The greatest metaphysical teacher who I had the privilege to study with was Maharishi Mahesh Yogi. And he taught that there were three fields of life – the field of action, which Newton understood; the field of thought, which Freud and the psychologists investigated; and the field of Being, which the yogis explored both intellectually and experientially. (By the way, I would be remiss if I failed to say that Maharishi was also reviving an ancient teaching of levitation taught by the great Yogi Patanjali that enables people to lift up off the ground. While not quite levitation – it’s closer to a kind of frog-like hopping – it is a rather extraordinary and, if I do say so myself, exhilarating experience.)

Having been trained by Maharishi to teach people how to connect to the transcendental field of Being through meditation, I have seen hundreds of times how it lightens the spirits of those learning to meditate. By way of full disclosure I taught Maharishi’s Transcendental Meditation for three decades, and Higher Self Healing Meditation (which I developed after so much TM teaching), for the last 10 years.

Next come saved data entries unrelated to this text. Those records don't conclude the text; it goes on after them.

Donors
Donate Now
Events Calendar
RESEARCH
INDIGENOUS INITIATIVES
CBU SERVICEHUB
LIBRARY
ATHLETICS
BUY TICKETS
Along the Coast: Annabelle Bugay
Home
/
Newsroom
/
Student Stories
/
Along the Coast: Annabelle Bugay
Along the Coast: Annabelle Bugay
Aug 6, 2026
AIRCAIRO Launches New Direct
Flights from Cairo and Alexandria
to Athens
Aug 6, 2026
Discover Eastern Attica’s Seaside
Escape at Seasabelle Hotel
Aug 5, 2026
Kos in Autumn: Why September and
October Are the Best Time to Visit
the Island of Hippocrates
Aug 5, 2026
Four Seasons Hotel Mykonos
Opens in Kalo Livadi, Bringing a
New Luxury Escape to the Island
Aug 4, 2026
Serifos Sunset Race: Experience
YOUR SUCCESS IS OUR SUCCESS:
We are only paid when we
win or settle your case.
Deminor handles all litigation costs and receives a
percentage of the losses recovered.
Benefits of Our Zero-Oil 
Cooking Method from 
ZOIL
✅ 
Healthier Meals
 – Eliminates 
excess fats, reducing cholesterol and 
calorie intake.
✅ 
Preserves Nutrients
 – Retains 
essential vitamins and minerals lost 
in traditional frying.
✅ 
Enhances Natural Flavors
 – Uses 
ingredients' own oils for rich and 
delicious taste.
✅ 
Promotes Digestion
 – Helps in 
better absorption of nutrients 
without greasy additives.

I haven’t stood on the shoulders of giants, but I have witnessed the shoulders of so many hundreds of people – whether they were giants or dodgers – who I taught to meditate, just simply relax. People carry tremendous amounts of tension in their shoulders – all those shouldas and shoulds – and when tension leaves the body with each meditation, some of it leaves from there.

Levity involves the awakening of a lightness of spirit. It’s not something that needs to be developed, a skill you have to learn that you don’t know, because you had it as an infant, a toddler, a small child. Eventually you were taught by parents and teachers to get serious, to stop having so much fun. In short, you were taught to be grave, and it very well might be that all those fatalities from heart disease occurred, in part, by taking life so very gravely.

As a class clown and eventually a stand-up comic years later, I’ve seen how taking things lightly adds inches to your smile. And probably years to your life, for as the Biblical maxim from Proverbs goes: “A light heart lives long.” As my favorite comedian, Groucho Marx put it, referring to the comedy of his brothers and himself, “Because we are laughed at, I don’t think people really understand how essential we are to their sanity.” Elsewhere, he noted, “If it weren’t for the brief respite we give the world with our foolishness, the world would see mass suicide in numbers that compare favorably with the death rate of the lemmings.” My second favorite comic genius was Charlie Chaplin, who had a most telling observation about whether life was grave or light. He wrote: “Life is a tragedy in close-up, but a comedy in long shot.”

In other words, being grave sends you faster to the grave. And being light sends you faster to the Light.